НАБОР ЗАДАНИЙ =>
(a) Изложите текст о Винсенте и крестьянском труде в двух предложениях.
(b) Продолжите текст о Винсенте и крестьянском труде с того места, где он заканчивается.

===== ТЕКСТОВЫЙ БЛОК =====

Вслед за Милле Винсенту было недостаточно продемонстрировать единство крестьян и природы (их «гармоничное слияние» с сельским пейзажем), он мечтал воспеть их неколебимое смирение перед лицом изнурительного труда – то же благородное смирение, которым когда-то поразили его старые рабочие лошади в Лондоне, Париже и Брюсселе, что бесконечно тащили свой груз, «терпеливо и покорно» ожидая «последнего часа». Всю зиму работая над портретами, изображая лица и руки моделей, Винсент стремился выразить это ощущение нескончаемости невыносимо тяжелого труда. Все, чему он научился за это время, теперь нашло отражение в графических и живописных подготовительных набросках к новой картине.

===== ФРАГМЕНТЫ ЗАПИСЕЙ =====

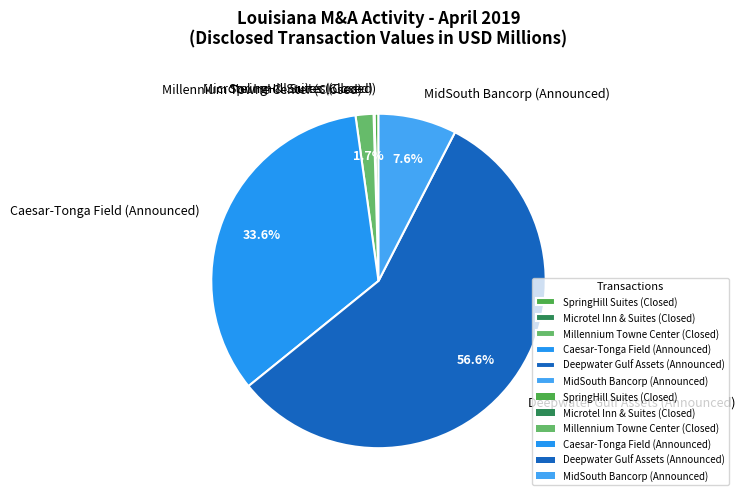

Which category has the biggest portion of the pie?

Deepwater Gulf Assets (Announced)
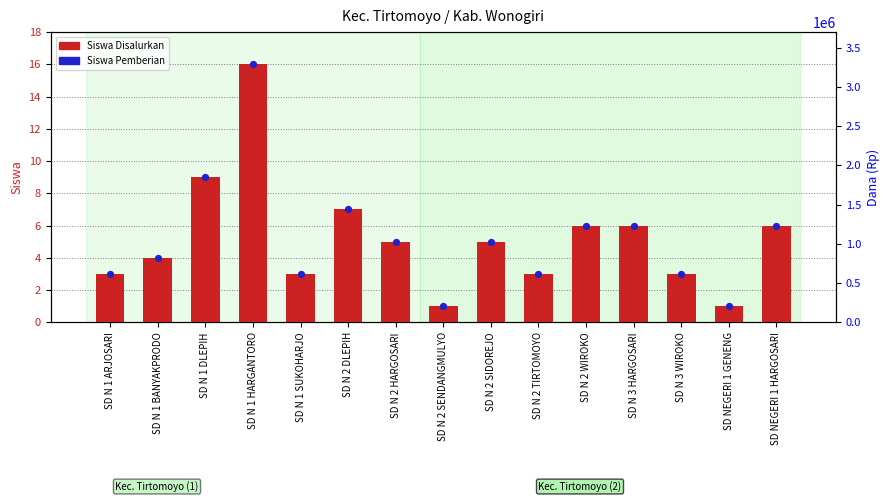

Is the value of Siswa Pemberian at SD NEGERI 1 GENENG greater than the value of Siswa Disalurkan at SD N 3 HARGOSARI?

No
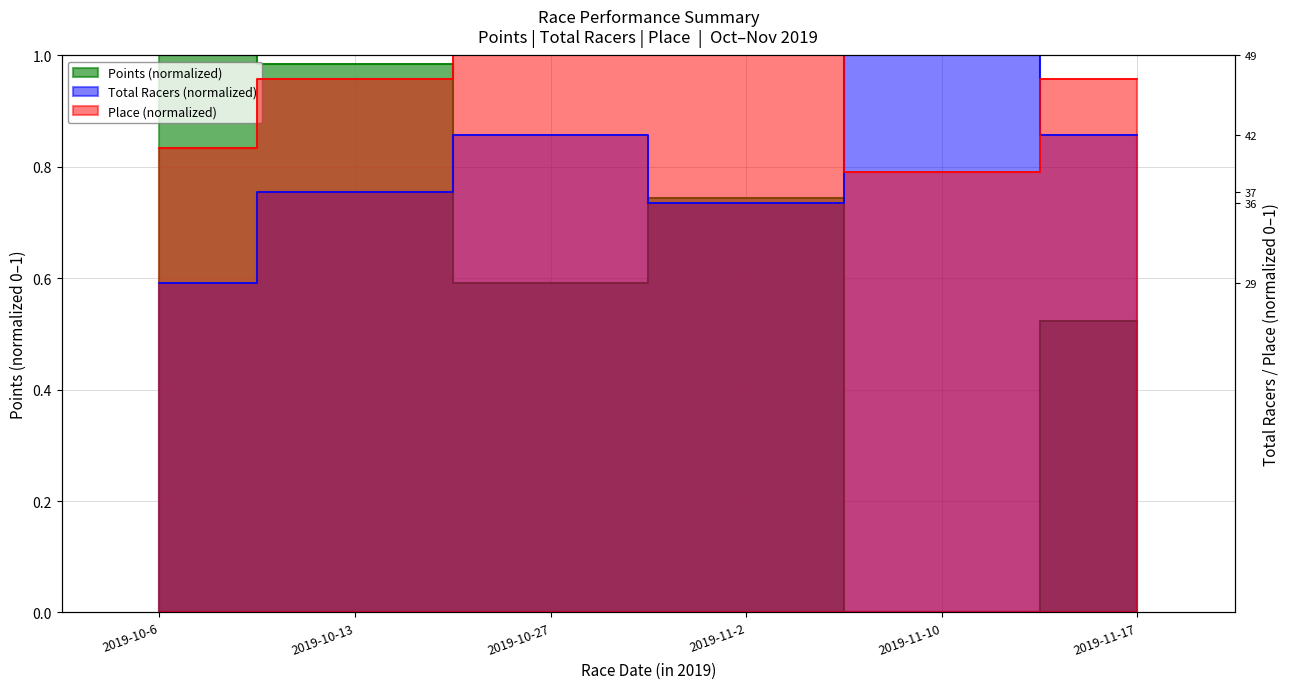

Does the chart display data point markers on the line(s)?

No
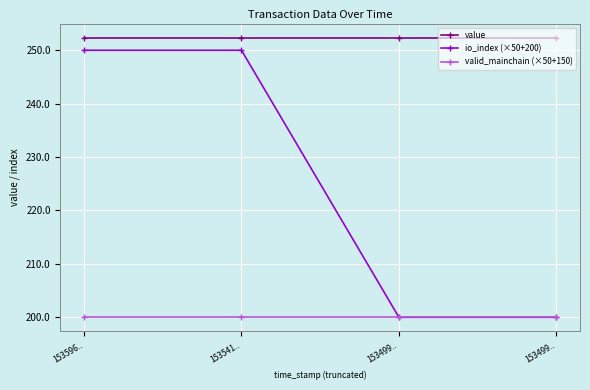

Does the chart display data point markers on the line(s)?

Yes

=====

ОТВЕТЫ К ЗАДАНИЯМ =>
(a) Вслед за Милле Винсент хотел не только показать единство крестьян с природой, но и воспеть их неколебимое смирение перед изнурительным трудом, похожее на смирение старых рабочих лошадей, поразивших его в Лондоне, Париже и Брюсселе. Всю зиму он работал над портретами, стремясь передать ощущение нескончаемости невыносимо тяжелого труда, и все, чему он за это время научился, отразилось в графических и живописных подготовительных набросках к новой картине.

(b)
Стремясь придать этим смиренным животным торжественность и значимость, какой они заслуживали, Винсент поместил их в естественную среду обитания – темноту. Мрачные дома – «темные, как пещеры», – где жили семьи, подобные де Гротам, давно занимали художника. Но даже его сумрачная палитра не в состоянии была передать практически абсолютную тьму, царившую внутри этих крытых соломой лачуг. Прежде Винсент справлялся с этой задачей, размещая фигуры против яркого света, падающего из окна, или с расчетливостью опытного дровосека «вырубал» их из мрака с помощью считаных светлых акцентов. Еще до того, как Винсент сам решил заняться искусством, драматизм подобных эффектов света всегда поражал его воображение: ему казалось, они передают ощущение вечности. Первые эксперименты со светом он предпринял еще в Эттене. «Мне хотелось добиться широты и смелости силуэта и очертаний», – писал он о гаагском рисунке с изображением группы копающих картофель крестьян. Затемнение и силуэты он использовал и в рисунках с ткачами, с одной стороны, сообщая возвышенность нехитрым сюжетам, с другой – маскируя недостаток мастерства.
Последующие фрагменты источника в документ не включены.